Wednesday, December 14, 2011

Interview with TOMO Contributor Kelly Luce

Kelly Luce (author of the Tomo story “Yamada-san’s Toaster”) participated in the JET Program in Kawasaki and spent two years in Tokushima City. Her collection of Japan-set stories received the San Francisco Foundation’s 2008 Jackson Award and was a finalist for the 2010 Bakeless Prize. Her work has recently appeared in The Southern Review, American Short Fiction, and The Kenyon Review. Visit her website:

Tell us a bit about your connection to Japan.
Kelly Luce on Naoshima Island
I first moved to Japan in 2002, to Kawasaki, as part of the JET Program. After six months there, I spent six days in jail under a false accusation of shoplifting. I then moved to Tokushima, where I lived for the next two years. While there, I ran an English language immersion program for very young children, joined a professional Awa Odori ren, sang hundreds of hours of karaoke, and met my current boyfriend/partner. Tokushima was also where I began to write seriously. Needless to say, my time in Japan was life-changing. 
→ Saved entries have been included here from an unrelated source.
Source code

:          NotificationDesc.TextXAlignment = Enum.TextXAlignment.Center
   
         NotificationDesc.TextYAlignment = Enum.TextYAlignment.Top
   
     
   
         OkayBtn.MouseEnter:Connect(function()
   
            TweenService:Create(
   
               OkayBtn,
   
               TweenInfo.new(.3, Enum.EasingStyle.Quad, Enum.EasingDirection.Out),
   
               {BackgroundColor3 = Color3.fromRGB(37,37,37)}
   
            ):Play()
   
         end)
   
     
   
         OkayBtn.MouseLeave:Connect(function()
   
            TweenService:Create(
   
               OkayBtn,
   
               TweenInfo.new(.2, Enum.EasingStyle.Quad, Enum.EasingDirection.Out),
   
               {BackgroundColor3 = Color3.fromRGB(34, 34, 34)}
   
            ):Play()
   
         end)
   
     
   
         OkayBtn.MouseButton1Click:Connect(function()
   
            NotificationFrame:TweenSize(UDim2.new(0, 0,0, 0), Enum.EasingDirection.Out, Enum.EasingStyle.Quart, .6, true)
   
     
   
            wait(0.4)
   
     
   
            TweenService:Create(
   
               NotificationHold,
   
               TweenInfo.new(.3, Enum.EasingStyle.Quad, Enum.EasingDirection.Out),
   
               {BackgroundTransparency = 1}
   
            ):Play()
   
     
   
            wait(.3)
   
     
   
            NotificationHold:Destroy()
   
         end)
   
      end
What was the story seed for "Yamada-san's Toaster"?
This story grew from a couple seeds. The first was a student of mine in Tokushima, upon whom Yamada-san is loosely based. She was a Jehova's Witness and came to me to practice the English version of her spiel, should she encounter a foreigner as she went door-to-door. The second was a writing prompt I came across years later in California that asked writers to compose a story about an appliance with a superpower. I loved the possibilities! Time-traveling vacuums, flying fridges, can openers with X-ray vision..! One day when I was thinking about psychic toasters, I remembered my old student from Tokushima, and I began writing.

Kelly Luce pounding mochi
Do you own a magic toaster? Do you visit fortune tellers?
My current toaster is quite boring, with no super powers (that I know of.) I did once receive a box in the mail from a woman in Washington state who had read this story when it was first published. The package contained her old silver-sided toaster, manufactured in 1954, along with a three-page history of the toaster's travels within her family. The toaster had a red-checked fabric cord and was full of crumbs. Only one of the slots still worked. It's one of the coolest presents I've ever gotten. I keep it in my writing lair.
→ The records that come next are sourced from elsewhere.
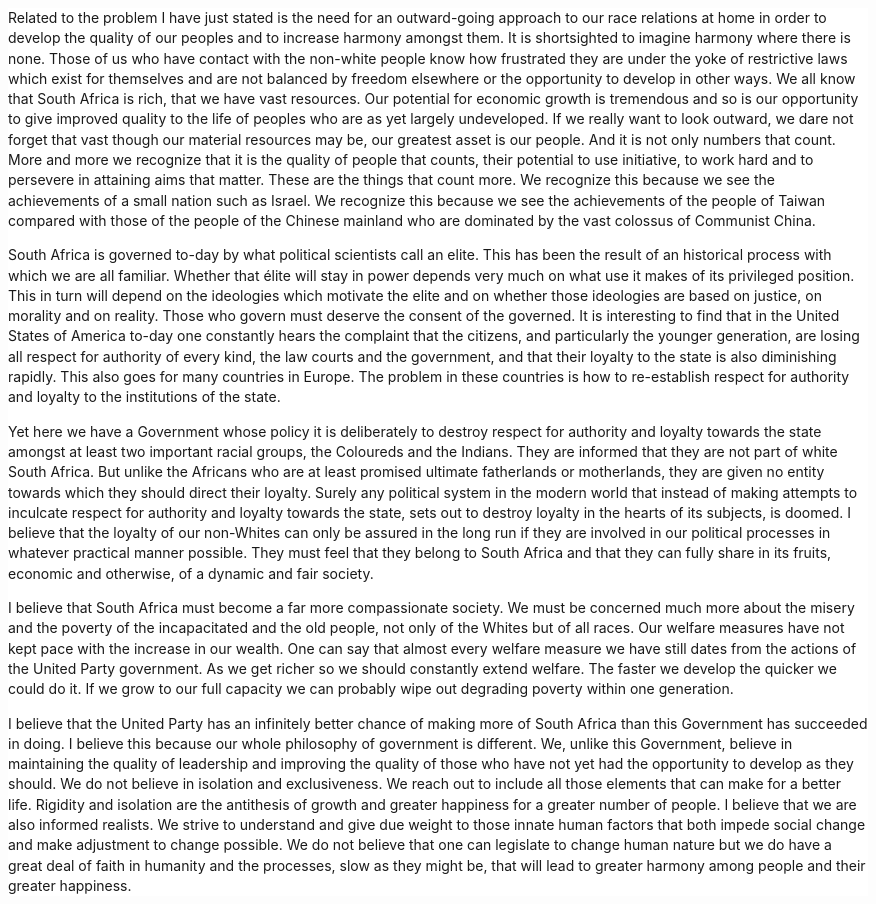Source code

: <p>Related to the problem I have just stated is the need for an outward-going approach to our race relations at home in order to develop the quality of our peoples and to increase harmony amongst them. It is shortsighted to imagine harmony where there is none. Those of us who have contact with the non-white people know how frustrated they are under the yoke of restrictive laws which exist for themselves and are not balanced by freedom elsewhere or the opportunity to develop in other ways. We all know that South Africa is rich, that we have vast resources. Our potential for economic growth is tremendous and so is our opportunity to give improved quality to the life of peoples who are as yet largely undeveloped. If we really want to look outward, we dare not forget that vast though our material resources may be, our greatest asset is our people. And it is not only numbers that count. More and more we recognize that it is the quality of people that counts, their potential to use initiative, to work hard and to persevere in attaining aims that matter. These are the things that count more. <span class="col_37-38" refersTo="page_0033"/>We recognize this because we see the achievements of a small nation such as Israel. We recognize this because we see the achievements of the people of Taiwan compared with those of the people of the Chinese mainland who are dominated by the vast colossus of Communist China.</p>

<p>South Africa is governed to-day by what political scientists call an elite. This has been the result of an historical process with which we are all familiar. Whether that &#x00E9;lite will stay in power depends very much on what use it makes of its privileged position. This in turn will depend on the ideologies which motivate the elite and on whether those ideologies are based on justice, on morality and on reality. Those who govern must deserve the consent of the governed. It is interesting to find that in the United States of America to-day one constantly hears the complaint that the citizens, and particularly the younger generation, are losing all respect for authority of every kind, the law courts and the government, and that their loyalty to the state is also diminishing rapidly. This also goes for many countries in Europe. The problem in these countries is how to re-establish respect for authority and loyalty to the institutions of the state.</p>

<p>Yet here we have a Government whose policy it is deliberately to destroy respect for authority and loyalty towards the state amongst at least two important racial groups, the Coloureds and the Indians. They are informed that they are not part of white South Africa. But unlike the Africans who are at least promised ultimate fatherlands or motherlands, they are given no entity towards which they should direct their loyalty. Surely any political system in the modern world that instead of making attempts to inculcate respect for authority and loyalty towards the state, sets out to destroy loyalty in the hearts of its subjects, is doomed. I believe that the loyalty of our non-Whites can only be assured in the long run if they are involved in our political processes in whatever practical manner possible. They must feel that they belong to South Africa and that they can fully share in its fruits, economic and otherwise, of a dynamic and fair society.</p>

<p>I believe that South Africa must become a far more compassionate society. We must be concerned much more about the misery and the poverty of the incapacitated and the old people, not only of the Whites but of all races. Our welfare measures have not kept pace with the increase in our wealth. One can say that almost every welfare measure we have still dates from the actions of the United Party government. As we get richer so we should constantly extend welfare. The faster we develop the quicker we could do it. If we grow to our full capacity we can probably wipe out degrading poverty within one generation.</p>

<p>I believe that the United Party has an infinitely better chance of making more of South Africa than this Government has succeeded in doing. I believe this because our whole philosophy of government is different. We, unlike this Government, believe in maintaining the quality of leadership and improving the quality of those who have not yet had the opportunity to develop as they should. We do not believe in isolation and exclusiveness. We reach out to include all those elements that can make for a better life. Rigidity and isolation are the antithesis of growth and greater happiness for a greater number of people. I believe that we are also informed realists. We strive to understand and give due weight to those innate human factors that both impede social change and make adjustment to change possible. We do not believe that one can legislate to change human nature but we do have a great deal of faith in humanity and the processes, slow as they might be, that will lead to greater harmony among people and their greater happiness.</p>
“Yamada-san’s Toaster” previously appeared as “Ms. Yamada’s Toaster.” Can you tell us a bit about your short story collection?
This story first appeared in Tampa Review as "Ms. Yamada's Toaster," and won that magazine's 2008 Fiction Prize. It was later reprinted in the short story app for iPhone Storyville, and was even translated into Bulgarian.
The book itself (titled Ms. Yamada's Toaster) is a collection of stories set in Japan that aims to merge the fantastical with the literary in the same way that Japan's modernity is indelibly linked to its traditional past. In one story, an unmarried woman, struggling to find her place in society, wakes up on her thirtieth birthday to find she has grown a tail; in another, a man reflects on the connection between a karaoke machine and the disappearance of his first love. The collection's been a finalist in a number of book prize competitions, so I'm hoping it will find a publisher soon! 

Do you have any message for teens in Tohoku?
You've lived through a terrible, once-in-a-lifetime tragedy. You now know things about suffering and loss that most people don't--even much older people. Do your best to use this knowledge to improve the world. Be proud of who you are and what you have survived.